Should Derek Chauvin face 30 years in prison? Criminal justice reform advocates say a long sentence would do more harm than good
- Derek Chauvin will be sentenced Friday for the murder of George Floyd.
- He faces up to 40 years in prison after a judge found aggravating factors warrant a longer sentence.
- Criminal justice reform advocates want accountability, but say a longer prison sentence isn't it.
Advocates for criminal justice reform want police to be held accountable for using excessive force, but when Derek Chauvin is sentenced Friday for the murder of George Floyd, they won't be rooting for maximum prison time.
A jury found Chauvin guilty of second degree murder, third degree murder and manslaughter in April. The average first-time offender convicted of second-degree murder in Minnesota is sentenced to 12 1/2 years in prison.
Chauvin, however, faces up to 40 years behind bars after Hennepin County Judge Peter Cahill found that aggravating factors in Floyd's death warrant a sentence that goes beyond the guidelines.
According to Nicole Gonzalez Van Cleve, an associate professor of sociology at Brown University, the US criminal justice system has become so racialized that it's easy to forget its goal is to protect society from dangerous people. Chauvin, she said, has proved to be a danger.
"There are so many Black people, Latinx people, who are in jail right now for drug crimes for decades of their lives," she said. "If this police officer then can get off with a little time served and a probation, it really shows that we have what [W. E. B.] Du Bois would call a double system of justice - a separate justice system for white people with privilege and power like Chauvin, and another side with undue severity for people of color and poor people."

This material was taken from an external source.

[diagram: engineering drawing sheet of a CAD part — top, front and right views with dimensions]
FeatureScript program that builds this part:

But a long prison sentence is not what accountability looks like for Somil Trivedi, a senior staff attorney at the Criminal Law Reform Project.
"Unfortunately, because of America's long and sordid history with over-incarceration, we conflate accountability with long sentences," Trivedi said. "I think it's the wrong way to look at things because whatever we do to police officers, we're doing tenfold to people in the community, including the very people we're trying to protect from the Derek Chauvins in the world."

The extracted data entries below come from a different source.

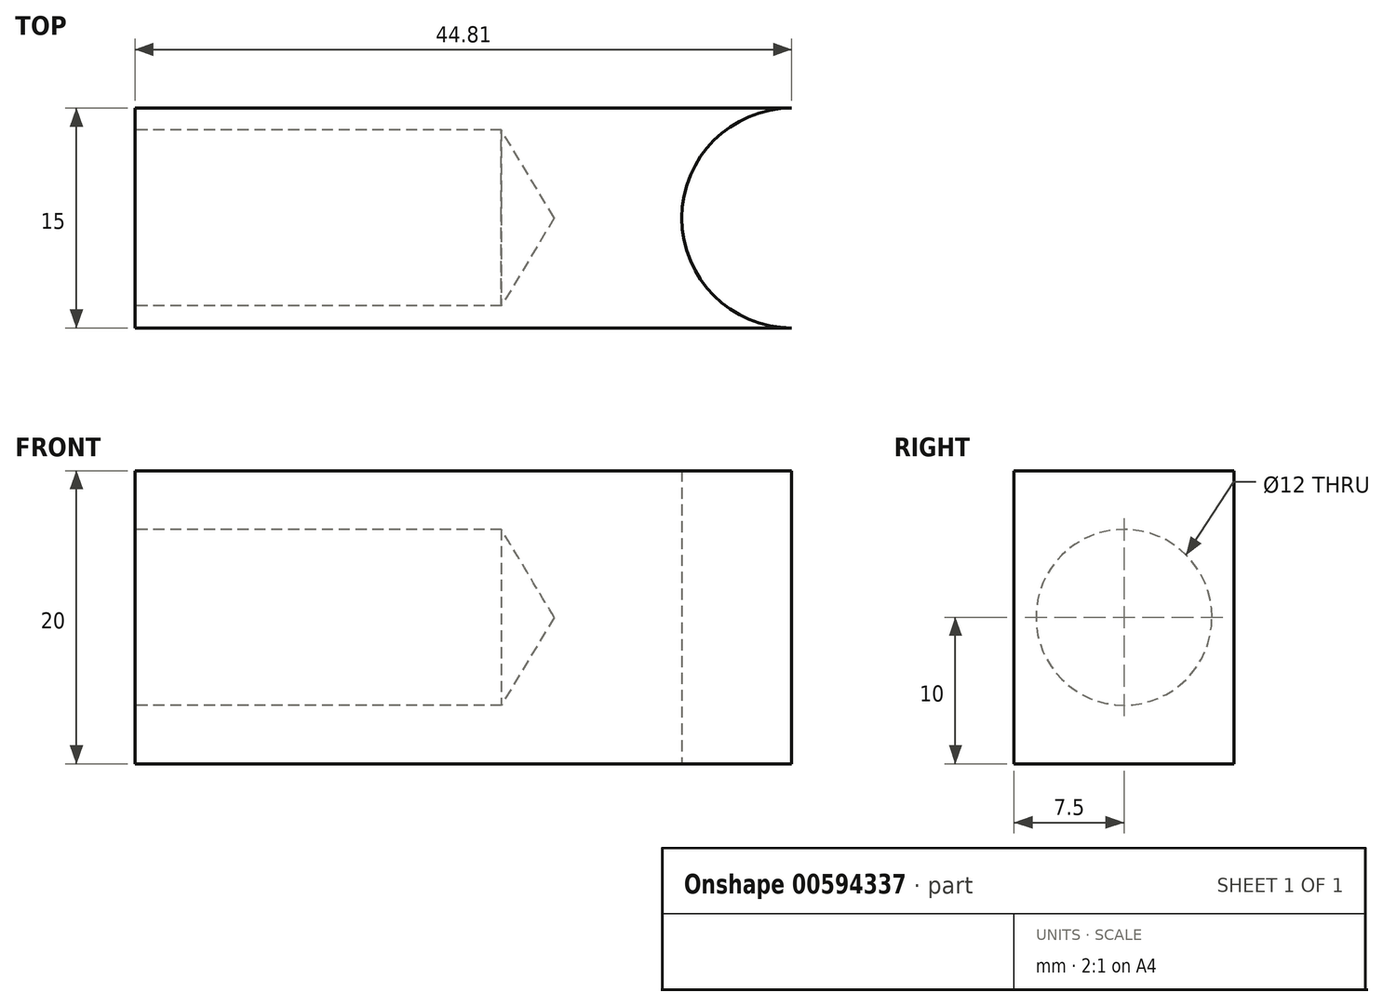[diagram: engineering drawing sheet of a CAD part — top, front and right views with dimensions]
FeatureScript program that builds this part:
annotation { "Feature Type Name" : "Feature", "Feature Type Description" : "" }
export const myFeature = defineFeature(function(context is Context, id is Id, definition is map)
    precondition{}
    {
        {
            var Q0;
            Q0=qCreatedBy(makeId("Top.planeOp"),FACE);
            var sketch = newSketch(context, id + "F0", { "sketchPlane" : qUnion([Q0])});
            skCircle(sketch, "E0", {"center": v(0, 0) * mm, "radius": 7.5 * mm});
            skLineSegment(sketch, "E1", {"start": v(0, -7.5) * mm, "end": v(-44.8, -7.5) * mm});
            skLineSegment(sketch, "E2", {"start": v(-44.8, -7.5) * mm, "end": v(-44.8, 7.5) * mm});
            skLineSegment(sketch, "E3", {"start": v(-44.8, 7.5) * mm, "end": v(0, 7.5) * mm});
            skSolve(sketch);
        }
        {
            var Q0;
            {var subQ0=sQuery(id+"F0.wireOp",EDGE,"E1");Q0=makeQuery(id+"F0.imprint","IMPRINT",FACE,{"disambiguationData":[TD([[makeQuery(id+"F0.imprint","IMPRINT",EDGE,{"derivedFrom":subQ0}),-1.0]])]});}
            extrude(context, id + "F1", {"entities" : qUnion([Q0]), "depth" : 20 * mm, "offsetDistance" : 25.4 * mm});
        }
        {
            var Q0;
            Q0=makeQuery(id+"F1.opExtrude","SWEPT_FACE",FACE,{"disambiguationData":[OSD([sQuery(id+"F0.wireOp",EDGE,"E2")])]});
            var sketch = newSketch(context, id + "F2", { "sketchPlane" : qUnion([Q0])});
            skCircle(sketch, "E4", {"center": v(0, 10) * mm, "radius": 6 * mm});
            skSolve(sketch);
        }
        {
            var Q0;
            Q0=sQuery(id+"F2.wireOp",VERTEX,"E4.center");
            var Q1;
            Q1=makeQuery(id+"F1.opExtrude","SWEPT_BODY",BODY,{"disambiguationData":[OSD([sQuery(id+"F0.wireOp",EDGE,"E0"),sQuery(id+"F0.wireOp",EDGE,"E1"),sQuery(id+"F0.wireOp",EDGE,"E2"),sQuery(id+"F0.wireOp",EDGE,"E3")])]});
            hole(context, id + "F3", {"style" : HoleStyle.SIMPLE, "endStyle" : HoleEndStyle.BLIND, "holeDiameter" : 12 * mm, "majorDiameter" : 6.35 * mm, "holeDepth" : 25 * mm, "isTappedThrough" : true, "tappedDepth" : 12.7 * mm, "tapClearance" : 3, "locations" : qUnion([Q0]), "scope" : qUnion([Q1])});
        }
    });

Advocates say long prison sentences aren't good for anyone
State prosecutors are seeking a 30-year prison sentence. Chauvin's defense team argues he should face only time served and probation, saying cops have shorter life spans than the general public.
Some research shows that longer prison sentences do not meaningfully reduce crime and, in some cases, can trigger recidivism. Long sentences also take incarcerated people away from their families, Trivedi said, potentially exposing them to addiction, depression, and violence. When they are released, they are more prone to misconduct, he added.
"I think that that same logic applies to police officers, and therefore I'm not banging the drum for a long sentence for Derek Chauvin," he said.
Trivedi says instead of relying on the fear of prosecution to keep officers from using excessive force, there should be systemic efforts to reduce the police footprint on communities and ensure aggressive officers don't stay on the force.
"We need to be making it easier for police officers to get fired, making their records more transparent, abolishing qualified immunity, all of the things that we've been talking about around police reform," Trivedi said. "Only after all of those things have been given a fair shot should we rely on criminal prosecution."
Without police reform, Chauvin's trial is "all that people had"
Gonzalez Van Cleve agrees that long prison terms generally do more harm than good. But in the absence of meaningful police reform, she said longer sentences for officers who break the law become "an important proxy."
"This is where the ambivalence lies. People of color, reformists, abolitionists, many of them would not want lengthy sentences for almost anybody," Gonzalez Van Cleve said. "However, how do we measure the worth of a life? How do we measure George Floyd's life? I think that these are the types of inherent contradictions that happen when the system has no structures to hold the most powerful people - law enforcement - accountable."
Katherin Hervey, a former Los Angeles public defender and director of the documentary The Prison Within, which examines a restorative justice program, said she saw people on social media calling for prison violence against Chauvin following his guilty verdict. She said people often have vengeance in mind when they talk about what constitutes "justice."
"The same people who are screaming for reform are simultaneously screaming for him to get raped in prison," she said.
"People do have a right to celebrate a guilty verdict. He should have gotten a guilty verdict and it should not be a surprise to us that this man received a guilty verdict," she added. "However, our calls for extremely hard sentencing are really just doing more violence and it's just going to continue the cycles of trauma and shoving everything under the rug."
Gonzalez Van Cleave argued the stakes for sentencing Chauvin, or prosecuting any officer accused of killing a civilian, would be much lower if there were structures in place to remove cops from the force after the first allegation of serious misconduct. In addition to Friday's sentencing, Chauvin is facing federal civil rights charges stemming from both Floyd's murder and the violent 2017 arrest of a 14-year-old boy.
"That's why people put so much passion into this trial," Gonzalez Van Cleave said of the lack of meaningful police reform. "It's all that people had."